Re: [PATCH v6 1/4] block: add task-context bio completion infrastructure

From: Tal Zussman

Date: Mon Jun 22 2026 - 13:05:27 EST

On 6/18/26 10:26 AM, Jan Kara wrote:
> On Mon 01-06-26 13:04:41, Jan Kara wrote:
>> On Fri 29-05-26 16:46:15, Tal Zussman wrote:
>> > On 5/27/26 9:00 AM, Christoph Hellwig wrote:
>> > > On Wed, May 27, 2026 at 11:42:28AM +0200, Jan Kara wrote:
>> > >> > I ran some experiments with fio on both XFS and a raw block device. Five
>> > >> > iterations each for 60s. Results below.
>> > >> >
>> > >> > TLDR: Removing the delay doesn't significantly decrease user-visible
>> > >> > latency or otherwise improve performance, but does significantly reduce
>> > >> > throughput and increase context switches in some workloads (e.g. C).
>> > >> > I think it makes sense to leave the delay as-is. Thoughts?
>> > >>
>> > >> Thanks for the test! One question below:
>> > >
>> > > Thanks from me as well!
>> > >
>> > >>
>> > >> > Results:
>> > >> >
>> > >> > Workloads (all `uncached=1`):
>> > >> > A: rw=write bs=128k iodepth=1 ioengine=pvsync2 # XFS
>> > >> > B: rw=write bs=128k iodepth=128 ioengine=io_uring # XFS
>> > >> > C: rw=randwrite bs=4k iodepth=32 ioengine=io_uring # XFS
>> > >> > D: rw=rw 50/50 bs=64k iodepth=32 ioengine=io_uring # XFS
>> > >> > E: rw=write bs=128k iodepth=128 ioengine=io_uring # raw /dev/nvmeXn1
>> > >> > F: rw=write bs=128k iodepth=128 numjobs=4
>> > >> > + vm.dirty_bytes=64MB, vm.dirty_background_bytes=32MB # XFS
>> > >> >
>> > >> > Mean ± stddev across 5 iterations:
>> > >> >
>> > >> > metric delay=1 delay=0 delta
>> > >> > --------------------------------------------------------------
>> > >> >
>> > >> > A seq 128k qd1
>> > >> > BW (MB/s) 4333 ± 27 4374 ± 34 +0.9%
>> > >> > p99 (us) 36.2 ± 0.8 35.8 ± 0.4 -1.1%
>> > >> > p999 (us) 3260 ± 75 3228 ± 29 -1.0%
>> > >> > ctx-switches 184 k ± 59 k 3.68 M ± 65 k +1903%
>> > >> > cs / io 0.09 ± 0.03 1.86 ± 0.03 +1888%
>> > >> > avg bios/run 80.4 ± 0.6 1.1 ± 0.0 -98.7%
>> > >>
>> > >> So 1 jiffie delay is (with default HZ=1000) 1ms. That means for this load
>> > >> the completion latency should be at least 1000us but your results show p99
>> > >> latency of 36. What am I missing?
>> > >
>> > > Yes, this looks a bit odd.
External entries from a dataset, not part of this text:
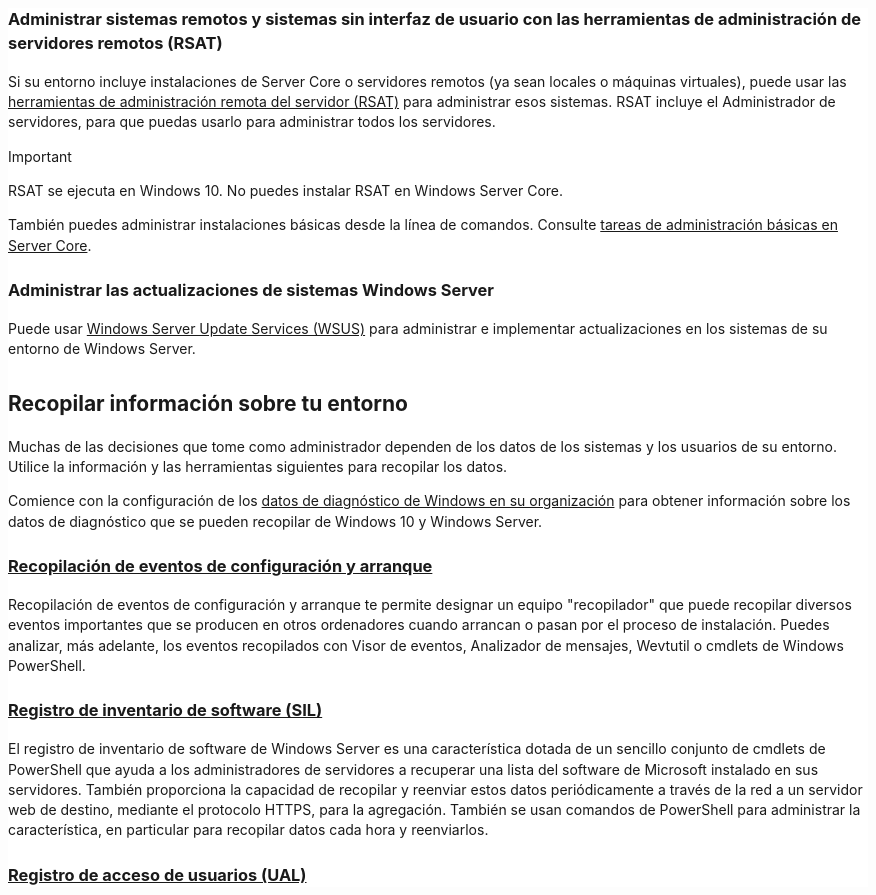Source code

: ### <a name="manage-remote-systems-and-systems-without-ui-with-remote-server-administration-tools-rsat"></a>Administrar sistemas remotos y sistemas sin interfaz de usuario con las herramientas de administración de servidores remotos (RSAT)
Si su entorno incluye instalaciones de Server Core o servidores remotos (ya sean locales o máquinas virtuales), puede usar las [herramientas de administración remota del servidor (RSAT)](../remote/remote-server-administration-tools.md) para administrar esos sistemas. RSAT incluye el Administrador de servidores, para que puedas usarlo para administrar todos los servidores.

> [!IMPORTANT]
> RSAT se ejecuta en Windows 10. No puedes instalar RSAT en Windows Server Core.

También puedes administrar instalaciones básicas desde la línea de comandos. Consulte [tareas de administración básicas en Server Core](server-core/server-core-administer.md).

### <a name="manage-updates-to-windows-server-systems"></a>Administrar las actualizaciones de sistemas Windows Server
Puede usar [Windows Server Update Services (WSUS)](windows-server-update-services/get-started/windows-server-update-services-wsus.md) para administrar e implementar actualizaciones en los sistemas de su entorno de Windows Server.

## <a name="gather-information-about-your-environment"></a>Recopilar información sobre tu entorno
Muchas de las decisiones que tome como administrador dependen de los datos de los sistemas y los usuarios de su entorno. Utilice la información y las herramientas siguientes para recopilar los datos.

Comience con la configuración de los [datos de diagnóstico de Windows en su organización](/windows/configuration/configure-windows-diagnostic-data-in-your-organization) para obtener información sobre los datos de diagnóstico que se pueden recopilar de Windows 10 y Windows Server.

### <a name="setup-and-boot-event-collection"></a>[Recopilación de eventos de configuración y arranque](get-started-with-setup-and-boot-event-collection.md)
Recopilación de eventos de configuración y arranque te permite designar un equipo "recopilador" que puede recopilar diversos eventos importantes que se producen en otros ordenadores cuando arrancan o pasan por el proceso de instalación. Puedes analizar, más adelante, los eventos recopilados con Visor de eventos, Analizador de mensajes, Wevtutil o cmdlets de Windows PowerShell.

### <a name="software-inventory-logging-sil"></a>[Registro de inventario de software (SIL)](software-inventory-logging/get-started-with-software-inventory-logging.md)

El registro de inventario de software de Windows Server es una característica dotada de un sencillo conjunto de cmdlets de PowerShell que ayuda a los administradores de servidores a recuperar una lista del software de Microsoft instalado en sus servidores. También proporciona la capacidad de recopilar y reenviar estos datos periódicamente a través de la red a un servidor web de destino, mediante el protocolo HTTPS, para la agregación. También se usan comandos de PowerShell para administrar la característica, en particular para recopilar datos cada hora y reenviarlos.

### <a name="user-access-logging-ual"></a>[Registro de acceso de usuarios (UAL)](user-access-logging/get-started-with-user-access-logging.md)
Unless there's multiple threads submitting
>> > > and somehow the completions get batched this should complete one
>> > > bio at a time and be the worst case for the delay scheme.
>> >
>> > Sorry, I should've clarified - the latency here is the userspace-visible
>> > I/O completion latency (i.e. fio's clat value).
>> >
>> > I ran again and traced to get the actual time from __bio_complete_in_task()
>> > to calling ->bi_end_io(). The results match the 1 jiffie delay now:
>> >
>> > metric delay=1 delay=0
>> >
>> > A seq 128k qd1
>> > fio clat p99 38us 36us
>> > bio cb p50 1.23ms 2.5us
>> > bio cb p99 4.13ms 1.44ms
>> > bio cb p999 5.01ms 2.63ms
>>
>> So I'm clearly missing something fundamental as I don't see how can fio
>> reported IO completion time be lower than the end_io callback latency...
>> Ahh, it is the strange meaning of clat in fio in combination with sync
>> engine where clat means: "how long after the syscall has returned the data
>> is ready". Which for sync engine is immediately so the clat number is
>> meaningless. I think reporting 'lat' numbers from fio would make more
>> sense but whatever.
>>
>> The bio cb latency indeed looks like what I'd roughly expect now. And
>> notice how the median latency of IO completion is 1.23ms in delay=1 case
>> and your throughput isn't abbysmal only because writes end up accumulating
>> in the page cache and writeback infrastructure ends up submitting a lot of
>> writeback IOs in parallel (you have ~80 bios to complete per run which
>> amortizes the latency to decent level).
>>
>> However if you'd have IO that were to use BIO_COMPLETE_IN_TASK
>> infrastructure which doesn't have so many IOs in flight (like direct IO
>> with lower queue depth which has to do extent conversion on completion),
>> you would very much see the latency hit on your throughput as well. In the
>> extreme case of qd=1 direct IO you'd reduce the throughput to ~4MB/s.
>>
>> Now I'm not saying the delay is bad - it is a tradeoff with clear wins in
>> CPU overhead your benchmarks are showing. I just wanted to point out
>> there's also the cost side which your benchmarks don't show very clearly.
>> So we might need to keep some stats showing how many IO completions we are
>> offloading per second on each CPU and switch to delaying the work only once
>> it crosses a threshold like 1000000/HZ per second or so (so we at most
>> double the IO latency by delaying the end_io callback).
>
> Any progress here? The patchset looks really promising so I'd love to have
> it completed :)
>
Sorry for the delay - got caught up with some other work and had to set this
aside for a couple weeks, but haven't forgotten about this. Planning to pick
it back up some time this week.

Thanks,
Tal